A regular exercise routine can be very helpful in preventing heartburn after meals.
Activities such as walking, swimming, and cycling can help speed up gastric emptying.
Can I take medication to relieve heartburn?
If you have heartburn during pregnancy, it is not likely that preventive measures alone will completely get rid of your heartburn. In this situation, the need for medications may be necessary.
You want to talk with your prenatal provider about any medications you plan to take for heartburn during pregnancy. There are a number of options.
Those that are considered acceptable to take still have limitations in terms of how much you can take and which ones are best based on how many weeks pregnant you are.
When is medication necessary for heartburn during pregnancy:
The first step is to try over-the-counter medications (not recommend Maalox or Mylanta due to aluminum content).
The second step is prescription medications. OTC and prescription medications should be taken under the supervision of your prenatal care provider.
In all instances, it is best to avoid medications during early fetal development (first trimester, especially in the first 8 weeks).

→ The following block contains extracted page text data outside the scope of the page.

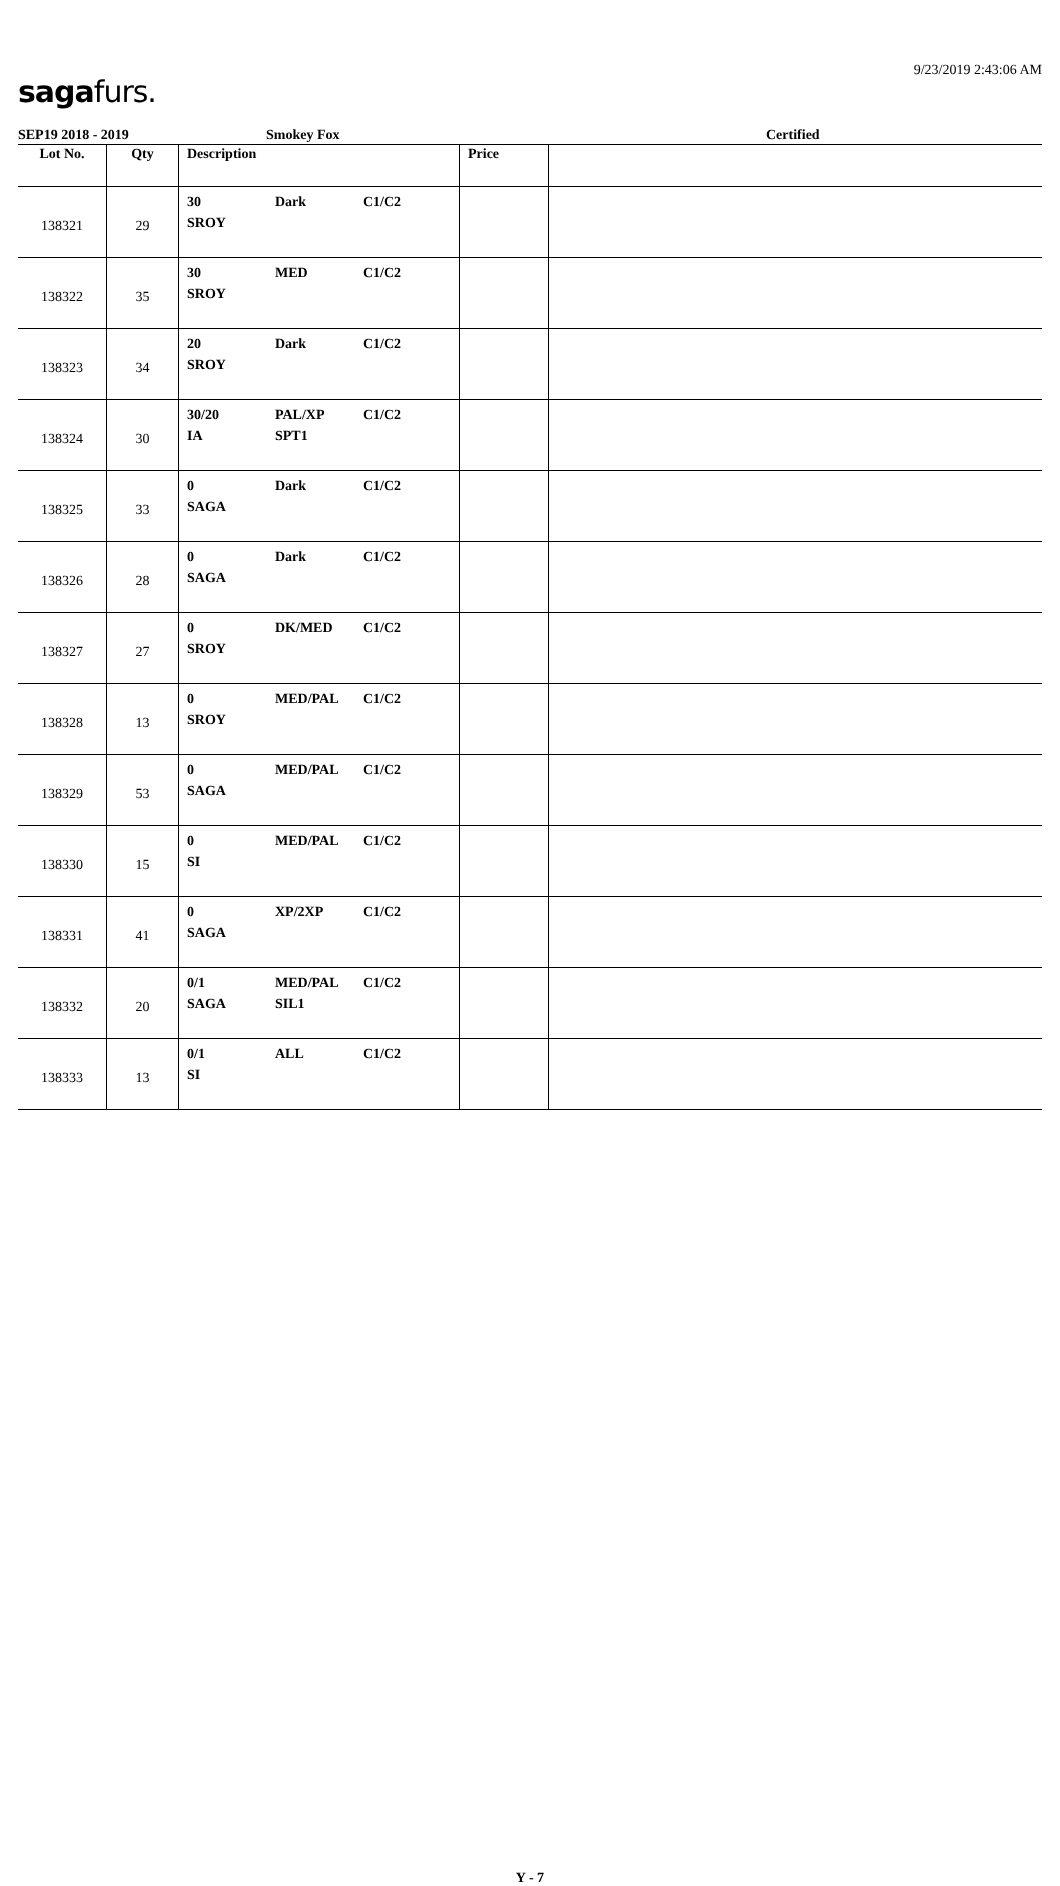9/23/2019 2:43:06 AM
saga furs.
SEP19 2018 - 2019 Smokey Fox Certified
| Lot No. | Qty | Description | Price | |
| --- | --- | --- | --- | --- |
| 138321 | 29 | 30 Dark C1/C2 SROY | | |
| 138322 | 35 | 30 MED C1/C2 SROY | | |
| 138323 | 34 | 20 Dark C1/C2 SROY | | |
| 138324 | 30 | 30/20 PAL/XP C1/C2 IA SPT1 | | |
| 138325 | 33 | 0 Dark C1/C2 SAGA | | |
| 138326 | 28 | 0 Dark C1/C2 SAGA | | |
| 138327 | 27 | 0 DK/MED C1/C2 SROY | | |
| 138328 | 13 | 0 MED/PAL C1/C2 SROY | | |
| 138329 | 53 | 0 MED/PAL C1/C2 SAGA | | |
| 138330 | 15 | 0 MED/PAL C1/C2 SI | | |
| 138331 | 41 | 0 XP/2XP C1/C2 SAGA | | |
| 138332 | 20 | 0/1 MED/PAL C1/C2 SAGA SIL1 | | |
| 138333 | 13 | 0/1 ALL C1/C2 SI | | |
Y - 7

If mediation is needed very early in your pregnancy, discuss which medications to take with your provider based on your medical history.
- Rolaids: calcium carbonate/magnesium hydroxide, considered safe during pregnancy; take no more than 12 in a 24 hour period
- Tagamet, Pepcid, Zantac: are safe during pregnancy; Category B
- Nexium: Works by reducing acid production in the stomach and is a Category B medication.

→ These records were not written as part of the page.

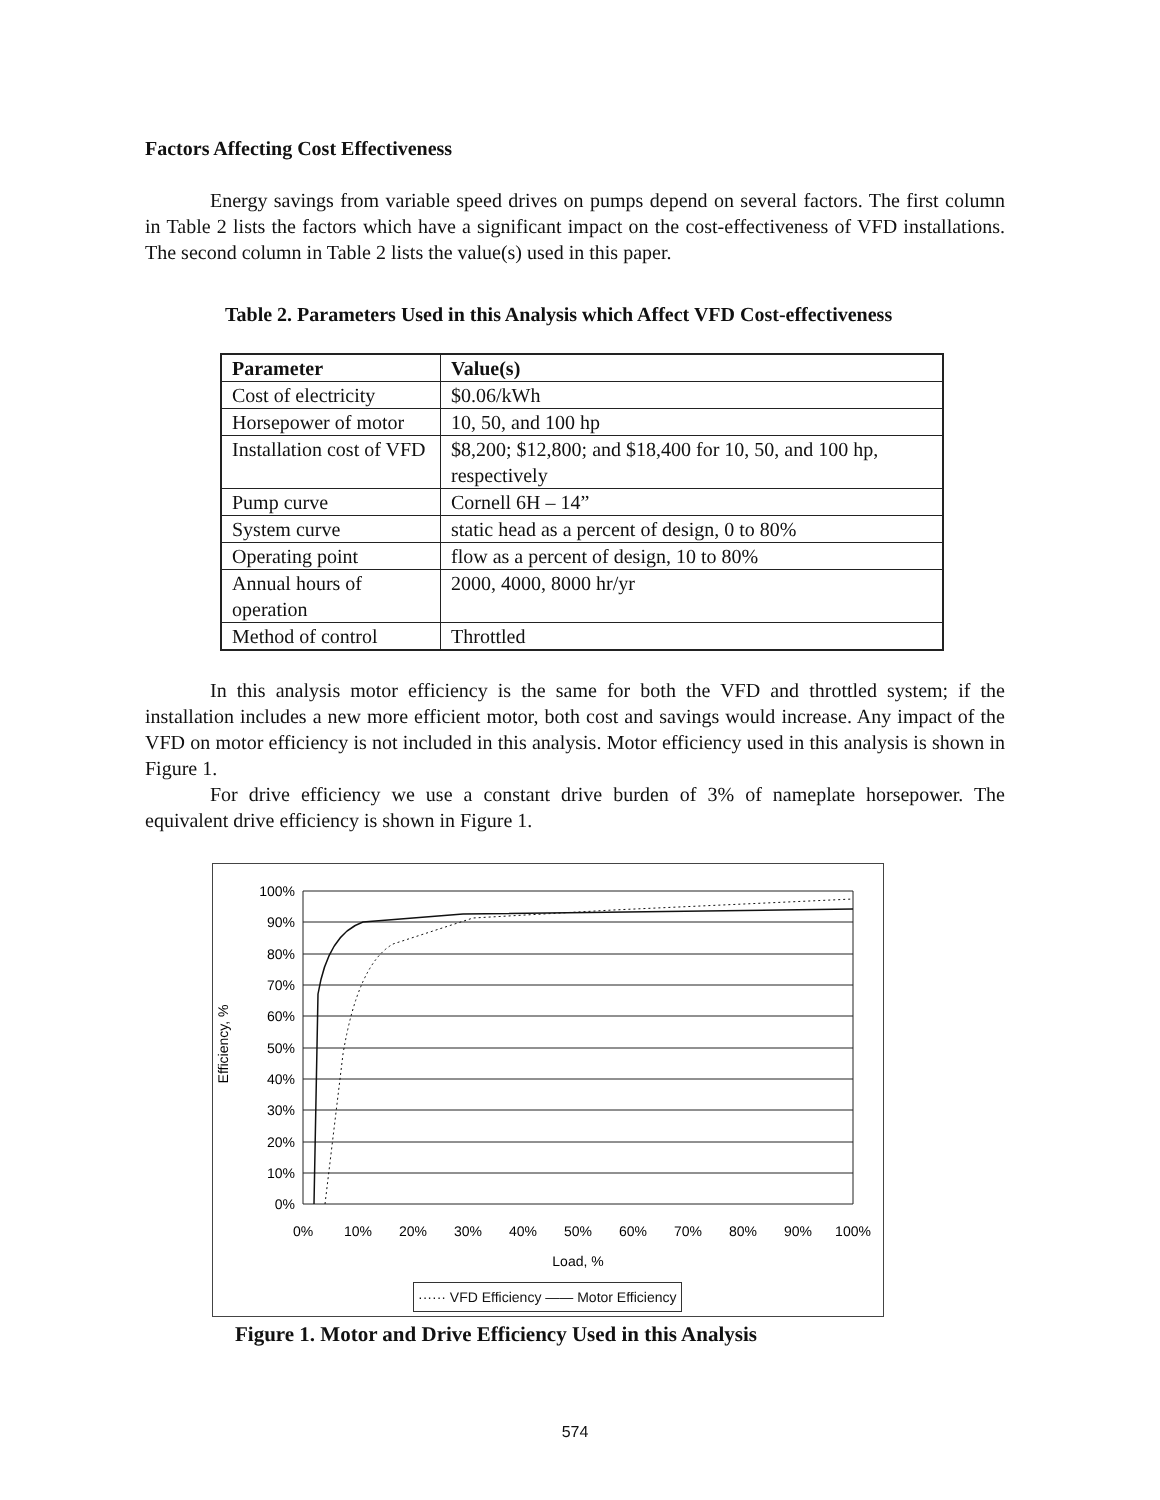Factors Affecting Cost Effectiveness
Energy savings from variable speed drives on pumps depend on several factors. The first column in Table 2 lists the factors which have a significant impact on the cost-effectiveness of VFD installations. The second column in Table 2 lists the value(s) used in this paper.
Table 2. Parameters Used in this Analysis which Affect VFD Cost-effectiveness
| Parameter | Value(s) |
| --- | --- |
| Cost of electricity | $0.06/kWh |
| Horsepower of motor | 10, 50, and 100 hp |
| Installation cost of VFD | $8,200; $12,800; and $18,400 for 10, 50, and 100 hp, respectively |
| Pump curve | Cornell 6H – 14” |
| System curve | static head as a percent of design, 0 to 80% |
| Operating point | flow as a percent of design, 10 to 80% |
| Annual hours of operation | 2000, 4000, 8000 hr/yr |
| Method of control | Throttled |
In this analysis motor efficiency is the same for both the VFD and throttled system; if the installation includes a new more efficient motor, both cost and savings would increase. Any impact of the VFD on motor efficiency is not included in this analysis. Motor efficiency used in this analysis is shown in Figure 1.
For drive efficiency we use a constant drive burden of 3% of nameplate horsepower. The equivalent drive efficiency is shown in Figure 1.
Efficiency, %
100%
90%
80%
70%
60%
50%
40%
30%
20%
10%
0%
0%
10%
20%
30%
40%
50%
60%
70%
80%
90%
100%
Load, %
······ VFD Efficiency —— Motor Efficiency
Figure 1. Motor and Drive Efficiency Used in this Analysis
574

*Category B Medications: Either animal-reproduction studies have not demonstrated a fetal risk but there are no controlled studies in pregnant women or animal-reproduction studies have shown an adverse effect (other than a decrease in fertility) that was not confirmed in controlled studies in women in the first trimester (and there is no evidence of a risk in later trimesters). Drugs in Pregnancy and Lactation Briggs et.al. 4th edition
When Should I call my doctor?
Before taking any medication for heartburn during pregnancy (even over-the-counter medications), call your doctor. This is a frequent question during pregnancy.
The office nurse can talk to you about your concerns and what to do next. When you call, there are certain questions you will be asked.
These questions are to try and determine the cause and severity of your symptoms:
- Do you have a history of heartburn, GERD, reflux esophagitis, gastritis, hiatal hernia? If not, do you have a heart condition that causes chest pain?
- What have you eaten recently? What were you doing when the pain started? Where you lying down or standing up?
- Are the symptoms getting worse or better?
Based on this information and how many weeks pregnant, a decision will be made as to what you should do. You may be asked to take an antacid while you are on the phone.
This can help diagnose the problem if your symptoms start to resolve. Based on your medical history, your symptoms, and the severity of your symptoms, you may be asked to go to the office for an evaluation.